Let $W=\lbrace z\in \mathbb{C}\mid 2 \leq |z| \leq 3 \rbrace$. Prove that $W$ is connected and compact.
Let $z=x+iy,\: x,y\in\mathbb{R}$. Notice that $$W=\lbrace z\in \mathbb{C} \mid 4 \leq x^2+y^2 \leq 9\rbrace.$$ Now consider $$U=\lbrace z\in \mathbb{C}\mid x^2+y^2 \leq 9\rbrace ,\, \, V=\lbrace z\in \mathbb{C}\mid x^2+y^2 \geq 4 \rbrace. $$
Note that $U$ is closed and $\mathbb{R}^2\setminus V$ is open, hence $V$ too closed and $W=U \cap V$ hence $W$ is closed since is finite intersection of closed sets.
Now is pretty easy see that for any $z\in W$ we have the following inequality holds $|z| \leq 9$, it show that $W$ is bonded and hence $W$ is compact.

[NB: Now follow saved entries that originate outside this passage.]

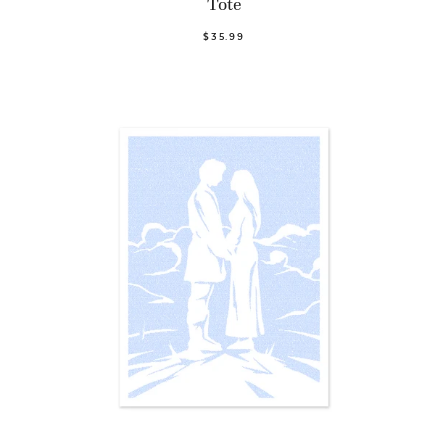
Tote
$35.99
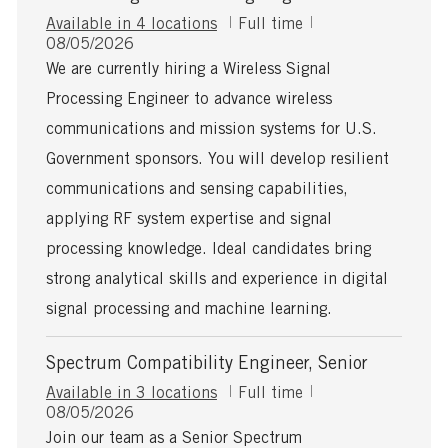
J
Available in 4 locations
Full time
P
o
08/05/2026
o
b
We are currently hiring a Wireless Signal
s
T
Processing Engineer to advance wireless
t
y
e
p
communications and mission systems for U.S.
d
e
Government sponsors. You will develop resilient
D
a
communications and sensing capabilities,
t
applying RF system expertise and signal
e
processing knowledge. Ideal candidates bring
strong analytical skills and experience in digital
signal processing and machine learning.
Spectrum Compatibility Engineer, Senior
J
Available in 3 locations
Full time
P
o
08/05/2026
o
b
Join our team as a Senior Spectrum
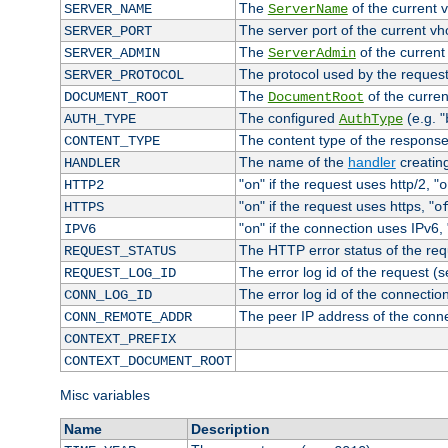
The
of the current 
SERVER_NAME
ServerName
The server port of the current v
SERVER_PORT
The
of the current
SERVER_ADMIN
ServerAdmin
The protocol used by the reques
SERVER_PROTOCOL
The
of the curren
DOCUMENT_ROOT
DocumentRoot
The configured
(e.g. "
AUTH_TYPE
AuthType
The content type of the response
CONTENT_TYPE
The name of the
handler
creatin
HANDLER
"
" if the request uses http/2, "
HTTP2
on
o
"
" if the request uses https, "
HTTPS
on
o
"
" if the connection uses IPv6, 
IPV6
on
The HTTP error status of the req
REQUEST_STATUS
The error log id of the request (
REQUEST_LOG_ID
The error log id of the connectio
CONN_LOG_ID
The peer IP address of the conn
CONN_REMOTE_ADDR
CONTEXT_PREFIX
CONTEXT_DOCUMENT_ROOT
Misc variables
Name
Description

Now for see that the set is path connected I think that I should prove that $W$ is path connected. I dont´t have a formal proof the unique idea that comes to my mind is:
Let $w_1,w_2\in W$ there are two cases.
Case I
If $|w_1|=|w_2|$ then we only need consider the circunference with center in $(0,0)$ and radious $|w_1|$ let us denote by $C(0,|w_1|)$ is easy see that $C(0,|w_1|)\subset W$ hence the arc of circunference that connect $w_{1}$ with $w_2$ is our path.
Case II
If $|w_1|\neq |w_2|$.Then consider the straight line that join $w_1$ with $w_2$ let us denote by $\ell$ Then consider $m=Min\lbrace|w_1|,|w_2| \rbrace $. WLOG assume that $m=|z_1|$ and consider $C(0,m)$ notice that $\ell \cap C(0,m)\neq \emptyset $ since it contains at most the complex number with norm $m$.Frome here since $\ell$ is a straight line must intersect $C(0,m)$ in a point $P\neq w_1$.
WLOG let us take the arc of circunference from $w_1$ to $P$ and the path from $P$ to $w_2$ which is contained in $W$(dangerous argue),hence the union of both path is the path requiered.
Is my answer right? Is possible find a more formal proof of the set $W$ is connected? In my proof I have a due in a argue: Is always true that the path from $w_1$ to $P$ and the path from $P$ to $w_2$ is always contained in $W$?
Your argument is correct for Case I but not for Case II. Your point $P \neq w_1$ many not exist.
Consider $C(0,|w_1|)$ and show that there is a point $P$ on this which is a positive multiple of $w_2$. To be precise, the point is $w_1e^{it}$ where $t$ is the argument of $\frac {w_2} {w_1}$. Now go along the circle $C(0,|w_1|)$ from $w_1$ to $P$ and then go to $w_2$ using the line segment from $P$ to $w_2$.